Exercise brief:
The required output is all lines below that contain the word "continue".
── Information provided ──
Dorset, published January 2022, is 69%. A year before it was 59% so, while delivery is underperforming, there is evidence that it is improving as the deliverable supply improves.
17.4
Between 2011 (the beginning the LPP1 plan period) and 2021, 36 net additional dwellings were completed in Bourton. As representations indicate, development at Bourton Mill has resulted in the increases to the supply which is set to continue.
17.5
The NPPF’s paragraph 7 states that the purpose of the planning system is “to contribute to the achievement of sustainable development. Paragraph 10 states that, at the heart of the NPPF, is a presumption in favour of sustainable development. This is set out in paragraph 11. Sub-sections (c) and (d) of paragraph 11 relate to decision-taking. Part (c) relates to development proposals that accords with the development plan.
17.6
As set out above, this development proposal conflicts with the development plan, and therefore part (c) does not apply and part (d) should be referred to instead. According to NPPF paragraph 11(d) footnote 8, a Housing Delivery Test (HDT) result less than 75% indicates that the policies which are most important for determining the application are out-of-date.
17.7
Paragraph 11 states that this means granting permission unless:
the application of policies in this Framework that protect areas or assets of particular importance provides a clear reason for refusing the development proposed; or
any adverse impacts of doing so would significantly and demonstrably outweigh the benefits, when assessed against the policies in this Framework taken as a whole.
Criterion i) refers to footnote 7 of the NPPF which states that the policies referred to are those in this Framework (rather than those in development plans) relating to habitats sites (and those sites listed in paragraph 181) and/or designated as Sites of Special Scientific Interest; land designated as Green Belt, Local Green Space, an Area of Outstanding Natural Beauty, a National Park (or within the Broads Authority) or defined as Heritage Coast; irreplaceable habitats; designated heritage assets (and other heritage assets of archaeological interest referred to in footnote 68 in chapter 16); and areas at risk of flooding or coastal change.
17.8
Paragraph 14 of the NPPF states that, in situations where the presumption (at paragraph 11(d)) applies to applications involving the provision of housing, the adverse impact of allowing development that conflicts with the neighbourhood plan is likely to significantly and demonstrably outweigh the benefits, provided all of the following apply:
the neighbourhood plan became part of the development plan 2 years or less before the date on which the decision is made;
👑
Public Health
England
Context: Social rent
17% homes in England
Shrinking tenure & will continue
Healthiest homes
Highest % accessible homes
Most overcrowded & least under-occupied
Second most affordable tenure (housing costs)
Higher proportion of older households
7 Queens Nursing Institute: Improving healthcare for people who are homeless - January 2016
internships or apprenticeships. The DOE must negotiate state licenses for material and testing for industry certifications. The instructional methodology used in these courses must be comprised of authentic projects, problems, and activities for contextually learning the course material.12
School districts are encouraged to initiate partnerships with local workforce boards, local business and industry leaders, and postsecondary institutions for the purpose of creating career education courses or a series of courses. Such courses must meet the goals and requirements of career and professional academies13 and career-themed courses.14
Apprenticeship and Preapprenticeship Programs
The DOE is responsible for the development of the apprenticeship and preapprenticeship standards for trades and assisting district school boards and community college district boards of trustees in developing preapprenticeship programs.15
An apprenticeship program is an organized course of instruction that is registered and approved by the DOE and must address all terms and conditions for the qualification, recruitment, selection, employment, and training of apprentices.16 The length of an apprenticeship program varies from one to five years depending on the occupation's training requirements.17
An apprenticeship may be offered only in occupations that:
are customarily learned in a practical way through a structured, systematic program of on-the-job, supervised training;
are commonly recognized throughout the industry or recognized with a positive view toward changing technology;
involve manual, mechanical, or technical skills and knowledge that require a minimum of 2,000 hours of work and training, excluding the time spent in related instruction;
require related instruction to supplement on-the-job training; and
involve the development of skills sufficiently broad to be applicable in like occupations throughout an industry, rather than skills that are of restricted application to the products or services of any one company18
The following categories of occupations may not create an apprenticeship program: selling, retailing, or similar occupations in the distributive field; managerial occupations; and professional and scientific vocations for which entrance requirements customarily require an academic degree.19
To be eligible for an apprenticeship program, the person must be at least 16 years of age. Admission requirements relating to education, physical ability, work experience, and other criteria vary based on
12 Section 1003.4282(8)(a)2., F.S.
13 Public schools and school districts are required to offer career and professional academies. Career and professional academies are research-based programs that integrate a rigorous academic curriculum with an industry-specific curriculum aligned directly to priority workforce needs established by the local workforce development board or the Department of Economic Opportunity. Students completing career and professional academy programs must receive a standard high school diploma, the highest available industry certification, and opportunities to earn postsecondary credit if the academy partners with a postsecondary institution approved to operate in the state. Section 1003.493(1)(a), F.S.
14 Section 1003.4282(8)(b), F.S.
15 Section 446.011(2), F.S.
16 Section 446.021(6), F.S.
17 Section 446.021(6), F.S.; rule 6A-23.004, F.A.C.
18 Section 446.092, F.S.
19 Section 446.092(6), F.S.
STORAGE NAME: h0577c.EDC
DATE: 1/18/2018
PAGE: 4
───
Answer section:
Between 2011 (the beginning the LPP1 plan period) and 2021, 36 net additional dwellings were completed in Bourton. As representations indicate, development at Bourton Mill has resulted in the increases to the supply which is set to continue.
Shrinking tenure & will continue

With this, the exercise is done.